A precise reproduction of every record below is needed, minus the pictures.

━━━ Records shown

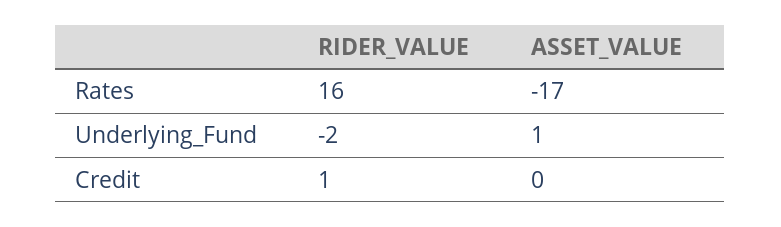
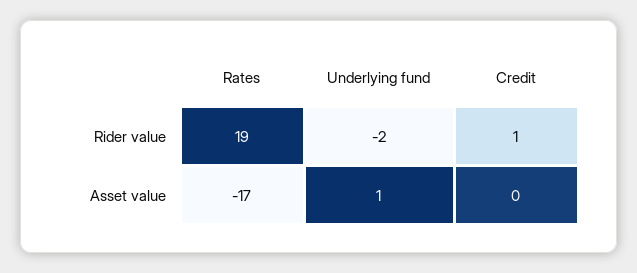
  {
    "RIDER_VALUE": {
-     "Rates": 16,
+     "Rates": 19,
      "Underlying_Fund": -2,
      "Credit": 1
    },
    "ASSET_VALUE": {
      "Rates": -17,
      "Underlying_Fund": 1,
      "Credit": 0
    }
  }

━━━━━━

**Task solution**.
  {
    "RIDER_VALUE": {
-     "Rates": 16,
+     "Rates": 19,
      "Underlying_Fund": -2,
      "Credit": 1
    },
    "ASSET_VALUE": {
      "Rates": -17,
      "Underlying_Fund": 1,
      "Credit": 0
    }
  }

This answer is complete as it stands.